Vehicle prices in India have increased since the Covid-19 pandemic hit the country two years ago. Toyota India, earlier in July, hiked the prices of Fortuner and Innova Crysta cars. Tata Motors raised the prices of its commercial vehicles by 1.5 per cent to 2.5 per cent from July 1. In two-wheelers, Hero MotoCorp hiked prices of motorcycles and scooters July 1.
Why are vehicle prices rising?
The primary reason for the price hike is the supply chain bottleneck caused by a shortage of semiconductor chips and a hike in commodity prices, including metals. The Russia-Ukraine war has made the situation worse, as the two countries are major suppliers of components for semiconductors.
Semiconductors are used to make electronic devices including laptops, mobile phones, washing machines and automobiles. All major economies are reeling under the pressure of semiconductor supply shortage.
Covid-19 pandemic and lockdowns to contain it prompted companies to let their employees work from home. This led to boom in the demand for equipment like laptops and mobile phones, but the supply of chips was limited. "Across almost all industries, the demand for semiconductors in 2020 and 2021 exceeded pre-pandemic forecasts. And this means automotive OEMs and Tier 1 suppliers are increasingly competing with companies in other industries for chips," according to a report by Mckinsey on June 10.
Semiconductor shortage
As people stayed home during lockdowns, demand for vehicles fell. Automobile companies trimmed orders for chips to reduce inventory costs, but when demand started gaining by the end of 2020 they were running short.
Russia supplies 25-30 per cent of palladium, a major component in the production of the chips. Ukraine supplies 25-35 per cent of world’s purified neon gas, which too is used in making chips. The war has made it impossible for the supply chain to function normally.
Another factor is rising oil prices. The McKinsey report said that semiconductors are transported by air and the price of of air turbine fuel (ATF) has shot up.
Consultancy firms have said that the chip scarcity is expected to continue for at least a couple of years. “After closely examining the industry, including these recent supply and demand trends, we have concluded that the semiconductor shortage will likely persist in selected technology nodes for at least the next three to five years,” said Mckinsey.
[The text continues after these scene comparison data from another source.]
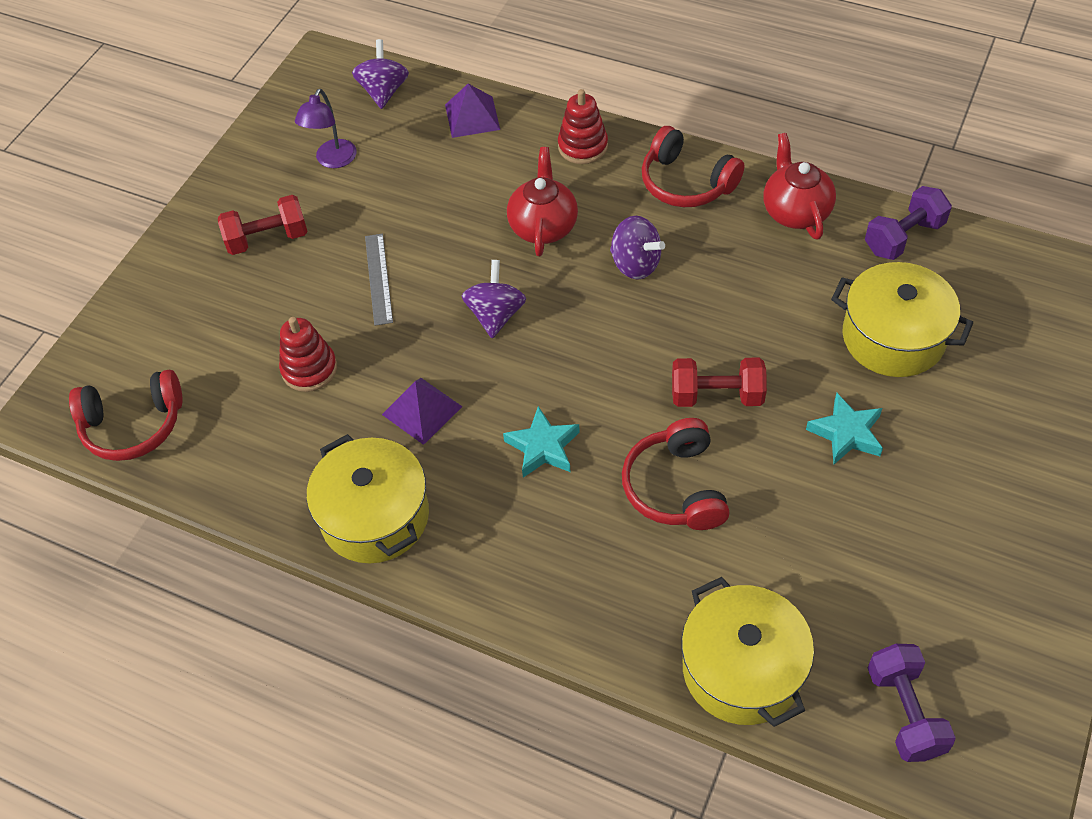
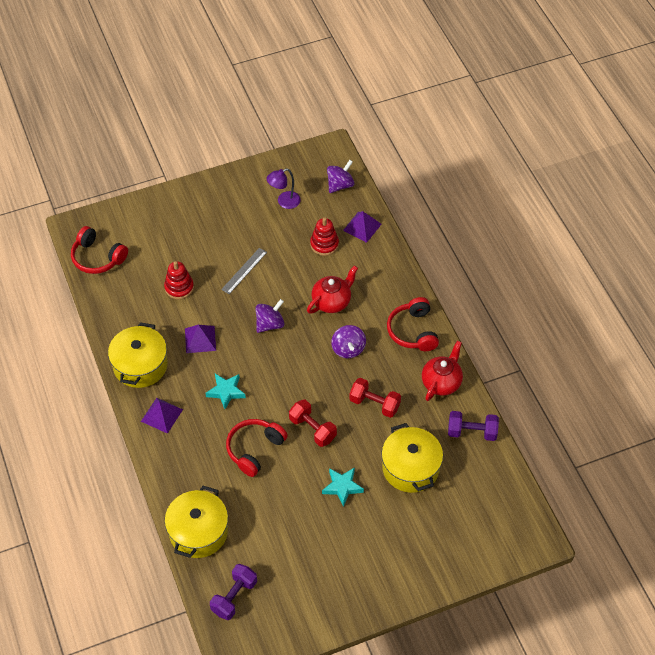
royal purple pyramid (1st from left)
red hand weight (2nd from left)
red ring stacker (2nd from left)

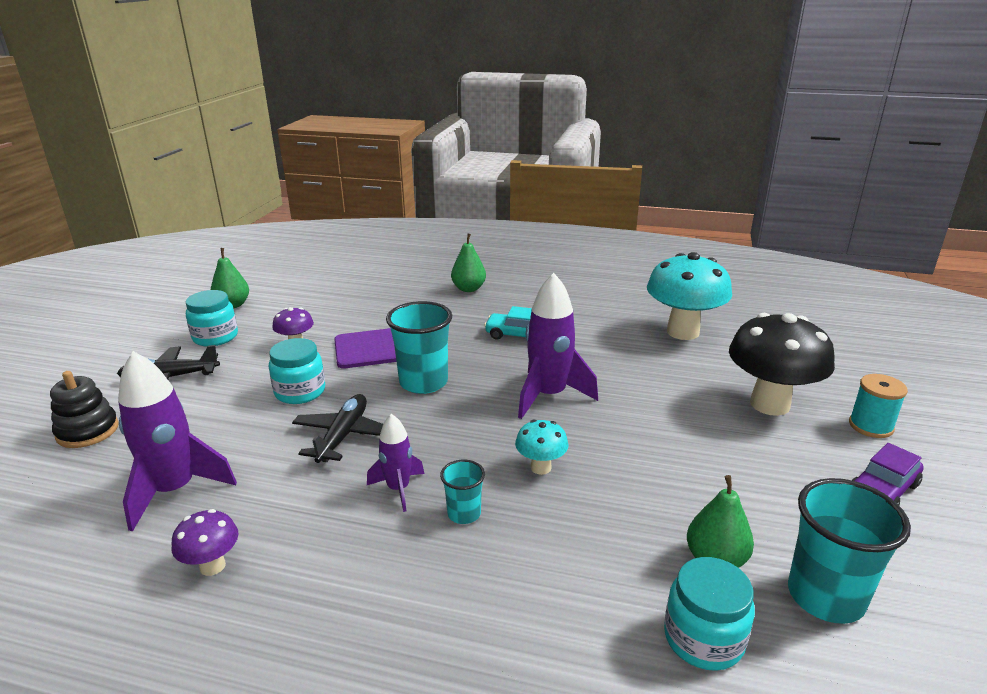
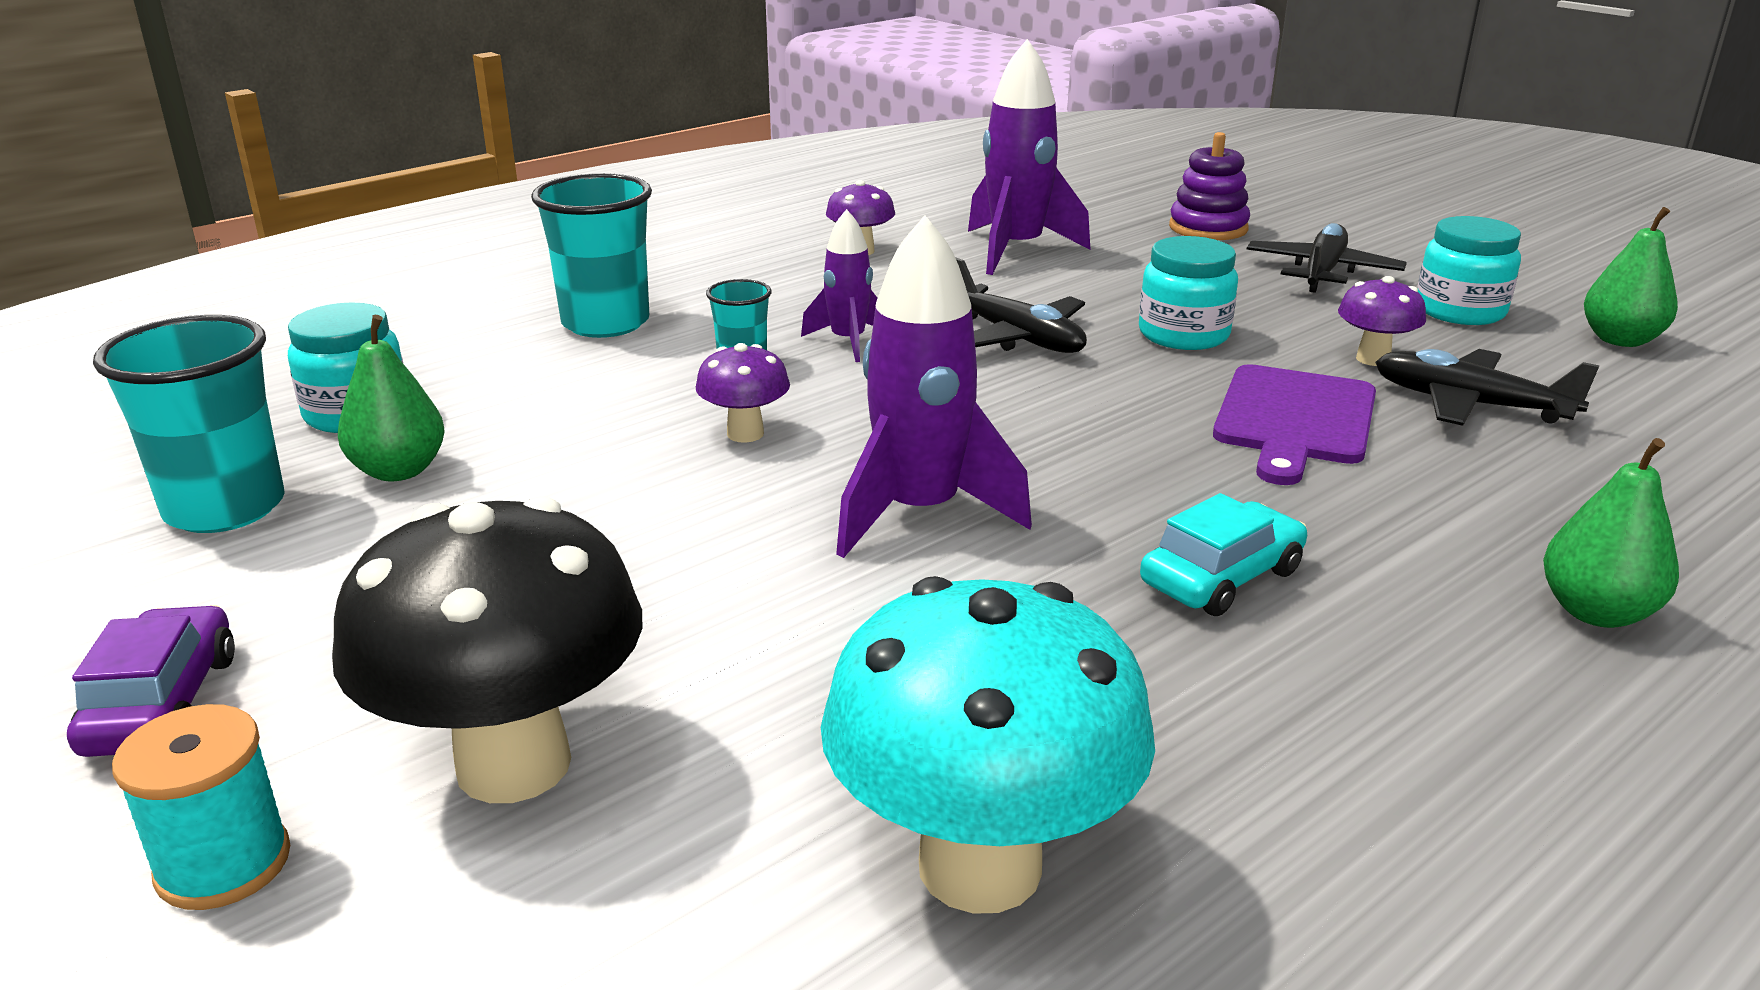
ebony toy plane (3rd from left)
turquoise beaker (2nd from left)
royal purple ring stacker
royal purple toadstool (1st from left)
Analysts have said that the demand-side sentiments may also pose a threat to the recovery of the auto sector. Inflation has jumped and central banks across the globe have been raising the interest rates to control it. This has stoked a fear of dampening the already weak demand for automobiles.
Interest rate hikes by the world’s central banks may lead to vehicle loans becoming expensive. This might hurt demand for vehicles. On top of this, with rising fuel prices, the recovery of the auto sector may not be as fast as expected.